[FaST-LMM] comparison with PyLMM (theory)

[NEWS]

During the last month, the github repository of FaST-LMM has seen some updates, including much awaited addition of comments in lmm_cov.py, so that it is now not as puzzling as before. In particular, the filename now makes sense for me: ‘cov’ stays for ‘covariates regressed out’.

I’ve downloaded source code of PyLMM which looks extremely simplistic after so much time spent on FaST-LMM, and below are my notes about the differences between the two.

The next step will be running the relevant pieces of code and comparing their results and runtime.

Kinship matrix calculation

PyLMM (lmm.py, calculateKinship)

Given $ W $, “an n x m matrix encoding SNP minor alleles”, it performs matrix multiplication to get $ \frac1m W W^T $. Nothing fancy.

FaST-LMM

The distinguishing feature of the method is that it makes a distinction between low-rank case and full-rank case.

In full-rank case, when the number of SNPs is equal or greater than the number of individuals, it computes $ K $ as $ G G^T $, as usual.

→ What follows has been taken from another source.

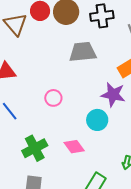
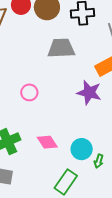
cyan circle: (97, 120) -> (82, 149), moved

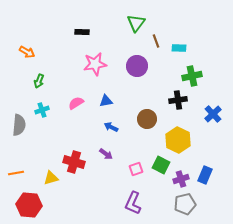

However, if the number of individuals exceeds the number of SNPs (i.e. the matrix $ K $ is not full-rank), the method computes SVD of $ G $ instead of taking eigendecomposition of $ K $. All the remaining computations are then performed with the $ U $ and $ S $, where $ K = USU^T $.

Handling XKX matrix

This difference is going to be seen only when the number of covariates is large, and that’s, I guess, extremely rare.

PyLMM (lmm.py, getMLsoln)

Straightforwardly computes inverse of $(U^T X)^T S (U^T X)$, and then does two matrix multiplications to obtain $\hat{\beta} = ((U^T X)^T S (U^T X))^{-1}(U^TX)^T S U^T y = (X^T K X)^{-1} XKy$

FaST-LMM (full-rank case)

Instead of inverting $ X K X $, computes its eigendecomposition. Part of the rationale is that in REML log-likelihood calculation, we need the determinant of this matrix, and where PyLMM computes it as numpy.log(scipy.linalg.det(XX)) (which internally takes a decomposition), FaST-LMM simply calculates scipy.log(SxKx).sum()

Refitting

PyLMM

If refit parameter set to True, each SNP is included in the X matrix, and the mixing parameter is reestimated before computing the p-value. Otherwise, log-likelihood is computed with the mixing coefficient taken from the null model.

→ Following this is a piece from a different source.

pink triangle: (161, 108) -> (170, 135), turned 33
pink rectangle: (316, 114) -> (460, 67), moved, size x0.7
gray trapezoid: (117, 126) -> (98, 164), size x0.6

Default value is false, presumably the effect of a single SNP is not large to cause a significant change in $\delta$

FaST-LMM

I couldn’t find such an option. Seemingly FaST-LMM aims to be used for larger datasets, where this approach is unaffordable.

Fitting a model with two variance components

PyLMM: misc.py

With fixed $ n $ (wgrids, default 100), for multiple LMMs with kinship matrices of form $\frac{k}{n}K_1 + \frac{n-k}{n}K_2$ likelihood is computed, and the model with the largest value is selected.

Although it’s possible to use two kernels, there’s no way to select which SNPs will go into the foreground kernel.

FaST-LMM: feature_selection/feature_selection_two_kernel.py

This much more computation-intensive procedure does the following by searching on a 2D grid (the first dimension is the number of SNPs, and the second one is the mixing coefficient):

This method selects SNPs for a foreground kernel, given a background kernel. The background kernel is obtained from all SNPs and is intended to capture population structure, as well as family structure.

Selection is performed by first ranking SNPs based on a LMM using the full kernel according to their univariate association with the phenotype and then choosing a number to cut off using cross-validation.

Cross-validation also adds to the run time.

What is missing in PyLMM (compared to FaST-LMM)

Two-kernel case

As mentioned above, feature selection and estimating the mixing parameters are not implemented.

Proximal contamination handling

FaST-LMM applies smart updates to many involved matrices so as to virtually eliminate the tested SNP (and a few nearby) from the kinship matrix.

Efficient evaluation of various expressions

The thesis devotes a section (3.3.1) to the issue of efficient evaluation.